Our guest today is Ron Hagensieker Ph.D., the founder, and CEO of OSIR.IO, an artificial intelligence and earth observation company. Ron has had an interest in remote sensing in the beginning, starting with his BA in geography, all the way to his PhD in remote sensing. All along the way, he has found ways to incorporate machine learning. One project, in particular, was thiscitydoesnotexist.com, a site that uses AI to randomly generate a false Landsat-style image of, you guessed it, a city that does not actually exist.
How is Fake Aerial Imagery Created?
In order to create fake imagery, first, you must obtain a great deal of real imagery. These images will be used to train your neural network to recognize the unique landscape characteristics that make a city a city. The machine learning models learn to identify and recreate the patterns we associate with small-scale views of cities (i.e Landsat or Sentinel imagery) mimicking the transitions from city center, to suburbs, to farmlands. They can even be trained to create fake DEMs.
ThisCityDoesNotExist.com’s algorithm actually involves creating two competing machine learning algorithms, the generator, and the discriminator.
The generator algorithm generates images, attempting to fool the discriminator model which dubs each image as a ‘real’ or ‘fake’ city.
Based on the responses of the discriminator model, the generator will adapt its next image, and try again. In programming, this technique is called a Generative adversarial network (GAN). GANs are especially powerful algorithms, and can even be pit against other algorithms to expose their weaknesses.
The positive feedback loop the generation and discrimination process creates can hypothetically go on forever, but will ultimately be limited by computer resources, or be influenced by the finite number of images originally used to train the model.
These algorithms use unsupervised classification, which is when the computer groups like pixels into a prescribed number of classes.
Unsupervised classification distinctly does not require drawing bounding boxes around features, and therefore may be faster to prepare than supervised methods.
It is possible to add some influence to the process with supervised classification. This involves inputting a dataset of city center points, telling the model “here, these are cities”, potentially improving results.
Why Create Fake Imagery?
In a data rich world with so much access to all varieties of raster data, why would we want to add fake imagery into the mix? Well, the truth is we aren’t quite sure yet. When plenty of real data exists, there is little desire to inject energy into simulating data. While there are no especially compelling uses for large amounts of fake imagery, doctored imagery is a different story.
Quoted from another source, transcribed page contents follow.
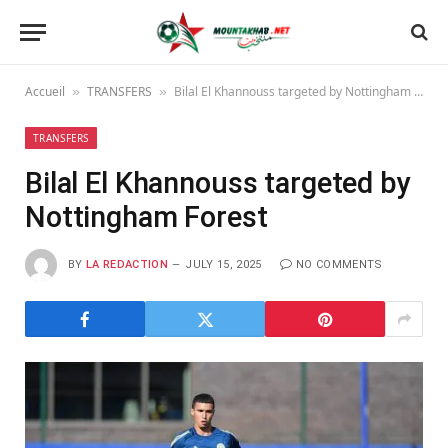
Accueil
TRANSFERS
Bilal El Khannouss targeted by Nottingham Forest
»
»
TRANSFERS
Bilal El Khannouss targeted by
Nottingham Forest
BY
LA REDACTION
JULY 15, 2025
NO COMMENTS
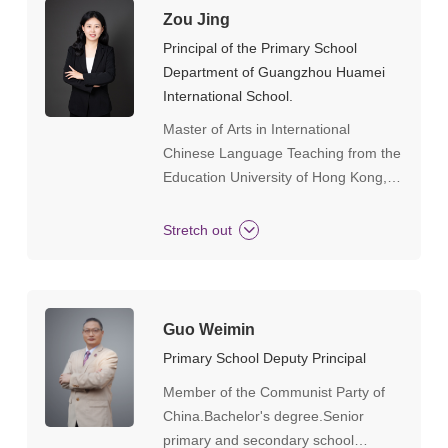
Zou Jing
Principal of the Primary School
Department of Guangzhou Huamei
International School.
Master of Arts in International
Chinese Language Teaching from the
Education University of Hong Kong, a
university-level honor student in Hong
Kong, an outstanding graduate at the
Stretch out
provincial level during undergraduate
studies, and one of the top ten
civilized students at the university
level.
Guo Weimin
Primary School Deputy Principal
Member of the Communist Party of
China.Bachelor's degree.Senior
primary and secondary school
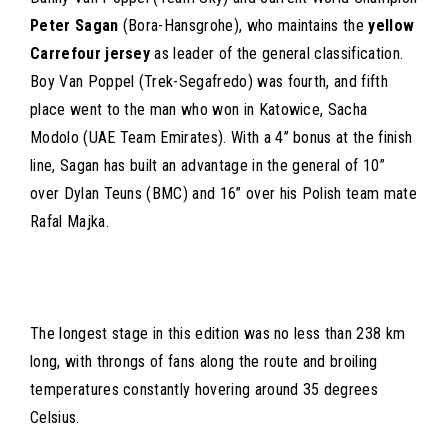
Peter Sagan
(Bora-Hansgrohe), who maintains the
yellow
Carrefour jersey
as leader of the general classification.
Boy Van Poppel (Trek-Segafredo) was fourth, and fifth
place went to the man who won in Katowice, Sacha
Modolo (UAE Team Emirates). With a 4” bonus at the finish
line, Sagan has built an advantage in the general of 10”
over Dylan Teuns (BMC) and 16” over his Polish team mate
Rafal Majka.
The longest stage in this edition was no less than 238 km
long, with throngs of fans along the route and broiling
temperatures constantly hovering around 35 degrees
Celsius.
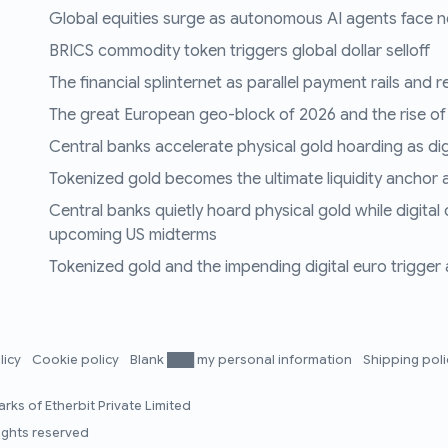
Global equities surge as autonomous AI agents face n
BRICS commodity token triggers global dollar selloff
The financial splinternet as parallel payment rails and 
The great European geo-block of 2026 and the rise of
Central banks accelerate physical gold hoarding as digit
Tokenized gold becomes the ultimate liquidity anchor a
Central banks quietly hoard physical gold while digital
upcoming US midterms
Tokenized gold and the impending digital euro trigger a 
licy
Cookie policy
Blank ███ my personal information
Shipping pol
rks of Etherbit Private Limited
rights reserved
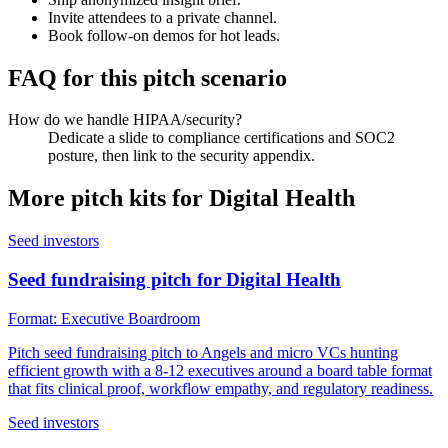
Invite attendees to a private channel.
Book follow-on demos for hot leads.
FAQ for this pitch scenario
How do we handle HIPAA/security?
Dedicate a slide to compliance certifications and SOC2
posture, then link to the security appendix.
More pitch kits for
Digital Health
Seed investors
Seed fundraising pitch for Digital Health
Format:
Executive Boardroom
Pitch seed fundraising pitch to Angels and micro VCs hunting
efficient growth with a 8-12 executives around a board table format
that fits clinical proof, workflow empathy, and regulatory readiness.
Seed investors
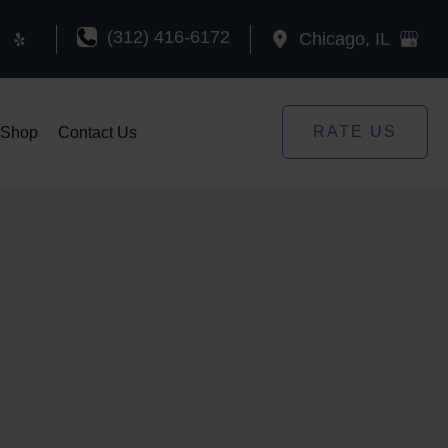
(312) 416-6172
Chicago
,
IL
RATE US
Shop
Contact Us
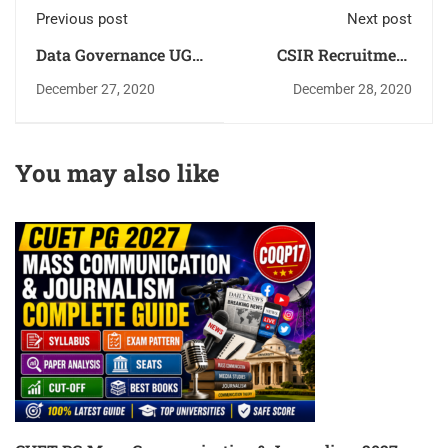
Previous post
Next post
Data Governance UGC
CSIR Recruitment
NET Paper-1 Unit-6
2021 Apply for JRF,
December 27, 2020
December 28, 2020
Complete Details
Engineer, Scientist
Jobs
You may also like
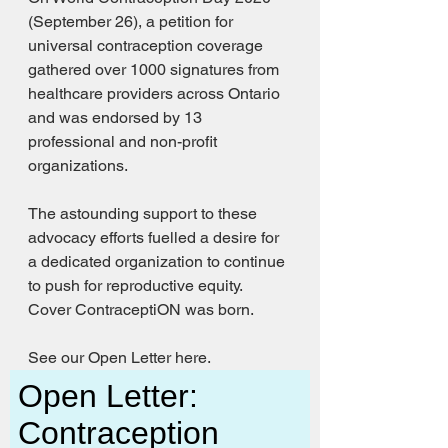
(September 26), a petition for 
universal contraception coverage 
gathered over 1000 signatures from 
healthcare providers across Ontario 
and was endorsed by 13 
professional and non-profit 
organizations. 
The astounding support to these 
advocacy efforts fuelled a desire for 
a dedicated organization to continue 
to push for reproductive equity. 
Cover ContraceptiON was born. 
See our Open Letter here. 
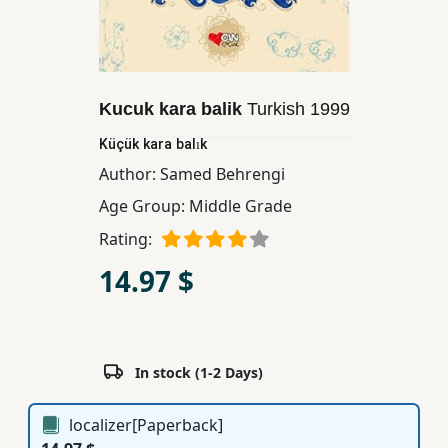
Children,
Teens
&
YA
Kucuk kara balik
Turkish
1999
Küçük kara balık
Educational
Author:
Samed Behrengi
Books
Age Group:
Middle Grade
Rating:
Ferdosi
Publishing
14.97 $
Subscription
Services
In stock (1-2 Days)
localizer[Paperback]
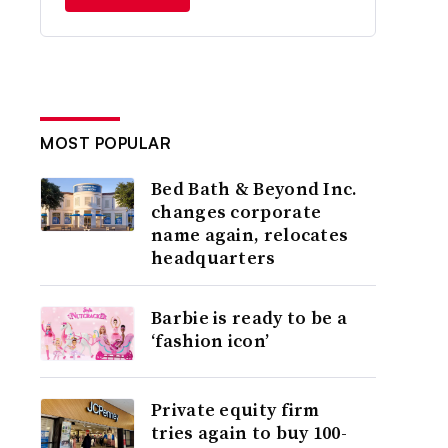
MOST POPULAR
Bed Bath & Beyond Inc.
changes corporate
name again, relocates
headquarters
Barbie is ready to be a
‘fashion icon’
Private equity firm
tries again to buy 100-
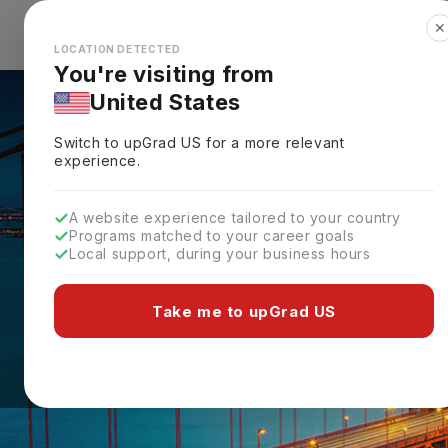
✕
Explore Countries
Looks like you're browsing from the
🇺🇸
Unit
LOCATION DETECTED
You're visiting from
United States
Switch to upGrad
US
for a more relevant
experience.
A website experience tailored to your country
Programs matched to your career goals
Local support, during your business hours
Take me to upGrad US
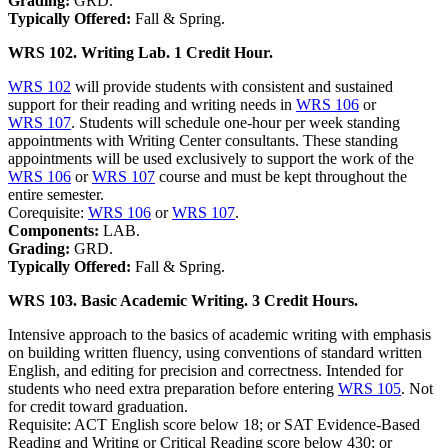
Grading:
GRD.
Typically Offered:
Fall & Spring.
WRS 102. Writing Lab. 1 Credit Hour.
WRS 102
will provide students with consistent and sustained
support for their reading and writing needs in
WRS 106
or
WRS 107
. Students will schedule one-hour per week standing
appointments with Writing Center consultants. These standing
appointments will be used exclusively to support the work of the
WRS 106
or
WRS 107
course and must be kept throughout the
entire semester.
Corequisite:
WRS 106
or
WRS 107
.
Components:
LAB.
Grading:
GRD.
Typically Offered:
Fall & Spring.
WRS 103. Basic Academic Writing. 3 Credit Hours.
Intensive approach to the basics of academic writing with emphasis
on building written fluency, using conventions of standard written
English, and editing for precision and correctness. Intended for
students who need extra preparation before entering
WRS 105
. Not
for credit toward graduation.
Requisite: ACT English score below 18; or SAT Evidence-Based
Reading and Writing or Critical Reading score below 430; or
There may be military applications for faking parts of images, but not necessarily whole landscapes. This could be identifying and disguising sensitive military operations in satellite imagery, or maybe even simulating the result of damage to landscape elements.
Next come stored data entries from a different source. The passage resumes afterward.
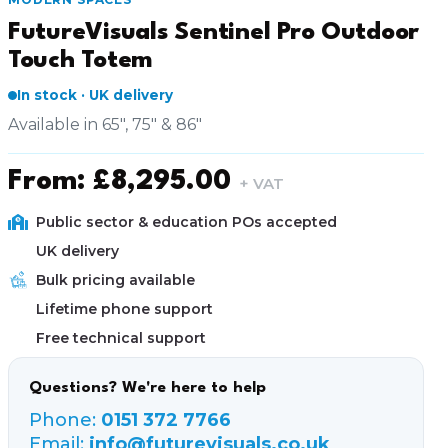
FutureVisuals Sentinel Pro Outdoor
Touch Totem
In stock · UK delivery
Available in 65", 75" & 86"
From:
£
8,295.00
+ VAT
Public sector & education POs accepted
UK delivery
Bulk pricing available
Lifetime phone support
Free technical support
Questions? We're here to help
Phone:
0151 372 7766
Email:
info@futurevisuals.co.uk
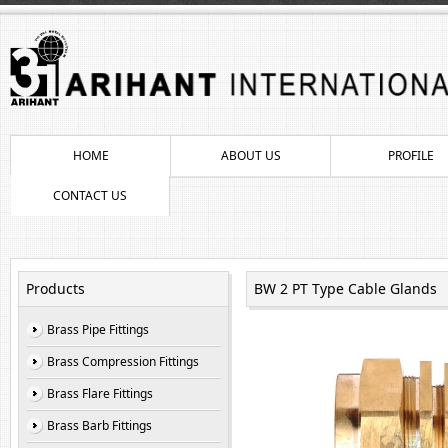
HOME
ABOUT US
PROFILE
CONTACT US
Products
BW 2 PT Type Cable Glands
Brass Pipe Fittings
Brass Compression Fittings
Brass Flare Fittings
Brass Barb Fittings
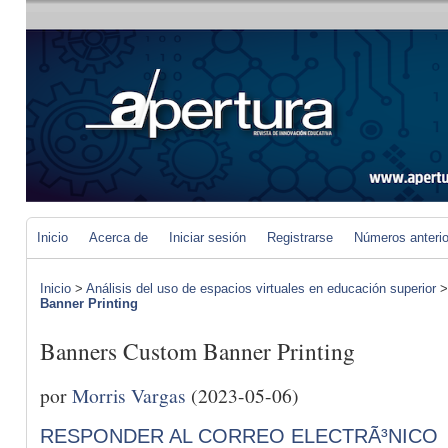
Inicio
Acerca de
Iniciar sesión
Registrarse
Números anteri
Inicio
>
Análisis del uso de espacios virtuales en educación superior
Banner Printing
Banners Custom Banner Printing
por
Morris Vargas
(2023-05-06)
RESPONDER AL CORREO ELECTRÃ³NICO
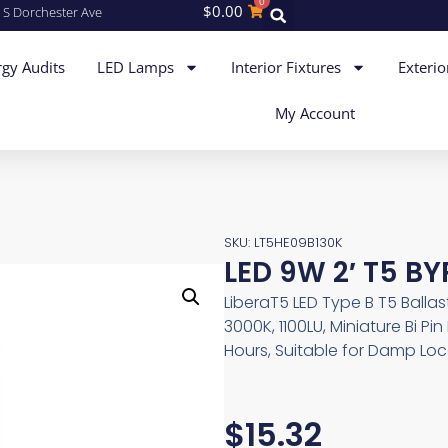
0
$
0.00
 S Dorchester Ave
gy Audits
LED Lamps
Interior Fixtures
Exterio
My Account
SKU: LT5HE09B130K
LED 9W 2′ T5 B
LiberaT5 LED Type B T5 Balla
3000K, 1100LU, Miniature Bi P
Hours, Suitable for Damp Loc
$
15.32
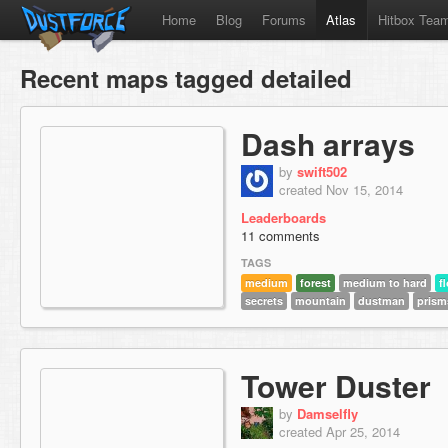
Home
Blog
Forums
Atlas
Hitbox Tea
Recent maps tagged detailed
Dash arrays
by
swift502
created Nov 15, 2014
Leaderboards
11 comments
TAGS
medium
forest
medium to hard
f
secrets
mountain
dustman
prism
Tower Duster
by
Damselfly
created Apr 25, 2014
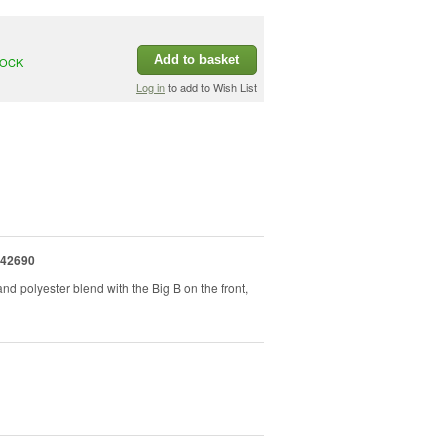
Add to basket
TOCK
Log in
to add to Wish List
42690
d polyester blend with the Big B on the front,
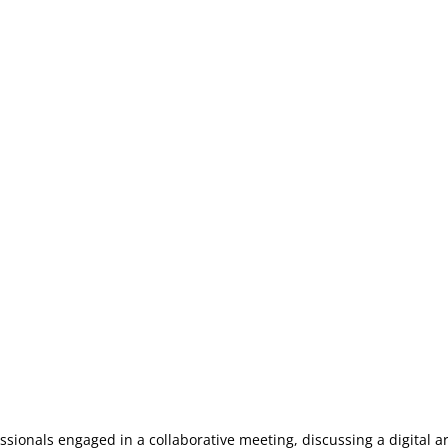
ssionals engaged in a collaborative meeting, discussing a digital a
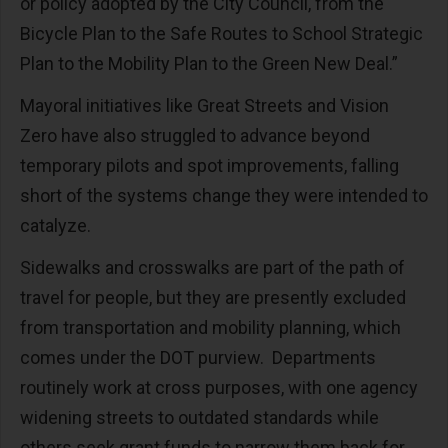
or policy adopted by the City Council, from the
Bicycle Plan to the Safe Routes to School Strategic
Plan to the Mobility Plan to the Green New Deal.”
Mayoral initiatives like Great Streets and Vision
Zero have also struggled to advance beyond
temporary pilots and spot improvements, falling
short of the systems change they were intended to
catalyze.
Sidewalks and crosswalks are part of the path of
travel for people, but they are presently excluded
from transportation and mobility planning, which
comes under the DOT purview. Departments
routinely work at cross purposes, with one agency
widening streets to outdated standards while
others seek grant funds to narrow them back for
Randomly generated AI landscapes don’t have much use on their own, but once you add more channels to the data (Elevation models, population density, etc), and start adding constraints, things can get really interesting.
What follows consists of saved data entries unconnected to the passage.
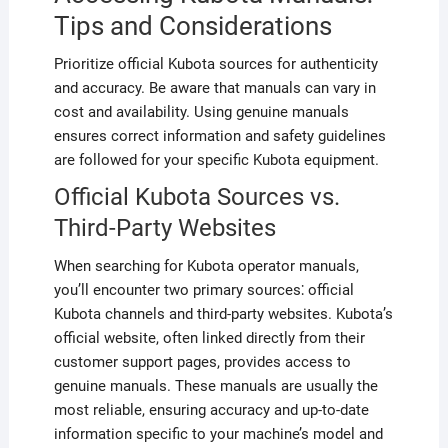
Tips and Considerations
Prioritize official Kubota sources for authenticity
and accuracy. Be aware that manuals can vary in
cost and availability. Using genuine manuals
ensures correct information and safety guidelines
are followed for your specific Kubota equipment.
Official Kubota Sources vs.
Third-Party Websites
When searching for Kubota operator manuals,
you’ll encounter two primary sources⁚ official
Kubota channels and third-party websites. Kubota’s
official website, often linked directly from their
customer support pages, provides access to
genuine manuals. These manuals are usually the
most reliable, ensuring accuracy and up-to-date
information specific to your machine’s model and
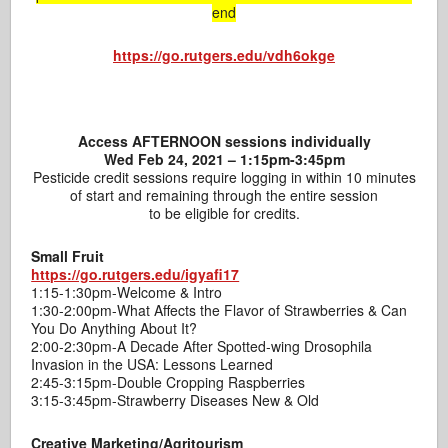
end
https://go.rutgers.edu/vdh6okge
Access AFTERNOON sessions individually
Wed Feb 24, 2021 – 1:15pm-3:45pm
Pesticide credit sessions require logging in within 10 minutes
of start and remaining through the entire session
to be eligible for credits.
Small Fruit
https://go.rutgers.edu/igyafi17
1:15-1:30pm-Welcome & Intro
1:30-2:00pm-What Affects the Flavor of Strawberries & Can
You Do Anything About It?
2:00-2:30pm-A Decade After Spotted-wing Drosophila
Invasion in the USA: Lessons Learned
2:45-3:15pm-Double Cropping Raspberries
3:15-3:45pm-Strawberry Diseases New & Old
Creative Marketing/Agritourism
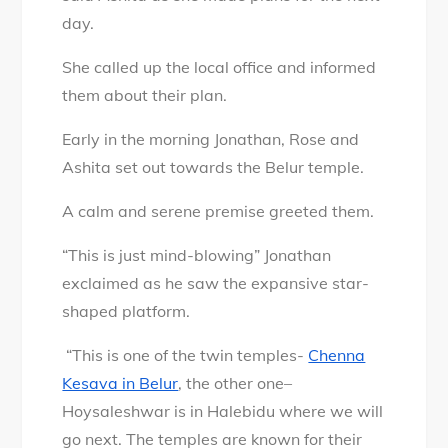
day.
She called up the local office and informed
them about their plan.
Early in the morning Jonathan, Rose and
Ashita set out towards the Belur temple.
A calm and serene premise greeted them.
“This is just mind-blowing” Jonathan
exclaimed as he saw the expansive star-
shaped platform.
“This is one of the twin temples-
Chenna
Kesava in Belur
, the other one–
Hoysaleshwar is in Halebidu where we will
go next. The temples are known for their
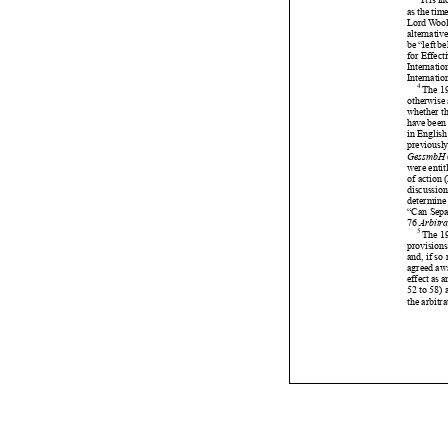







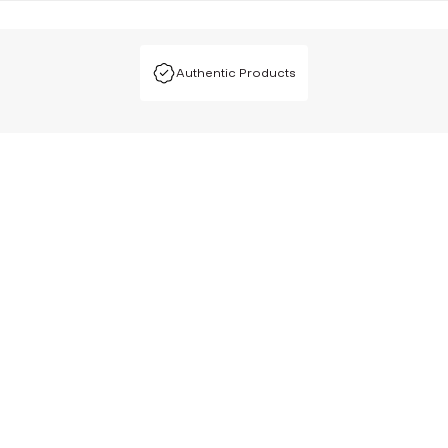
Authentic Products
The trick here is the channels must be coregistered to be meaningful. Coregistering means that the images have all been lined up with each other spatially.
By combining information from many channels, you can create a living modeling environment. It gets even more exciting if you can pull off adding time. This allows predictive simulation of urban planning scenarios, deforestation patterns, and even of events resulting from climate change. By simulating different population counts and densities, we can begin to identify common patterns in how people grow into their cities.
Fun Fact: If you drop oat flakes into slime mold at the positions of train stations in Tokyo, the resulting fungal network grows to look just like the actual Tokyo Rail System.
The reason landscape modeling does not qualify as a compelling application of fake imagery is that it is incredibly costly in terms of computing resources. Without adequate financial backing, it does not make sense to create a program like this. For now, coders are just having fun without funding.
What Are the Risks of Fake Satellite Imagery?
The most obvious risk associated with creation of imagery from machine learning models is the risk of people using this technology maliciously. Deep faking images may allow you to represent extreme scenarios on a landscape. One popular one is predicting the same landscape in all four seasons, but you could also simulate flooding, or wildfires.
Luckily there is not much genuine risk of misinformation (amongst free media at least) about events as these things are so easily verifiable.
If someone actually takes the time to simulate media coverage of a catastrophic event somewhere using deep-faked images, fact-checkers can verify from half a dozen public imagery sources if the event actually occurred (or even simply just call someone there).
So if you come across a fake image in the wild, how would you be able to tell it was fake? Well, one characteristic is that fake imagery often looks downscaled. Depending on the base logic in the algorithm used, sometimes you can pick out a fake image by the lack of truly straight road segments. This also applies to the lack of natural angles on building corners, or the presence of especially blurry building footprints.
Characteristics like haze or odd colors in areas are not reliable tells of fake imagery as these elements are normal in most real imagery as well due to atmospheric effects.
Overall, fake imagery has the potential to be very powerful, but in the current technical landscape, there is not much need for it. Due to the high skill, time, hardware, and financial investment necessary, it is unlikely we will see too much development growth in this area. The one thing we have learned from artificial intelligence, however, is to expect surprises.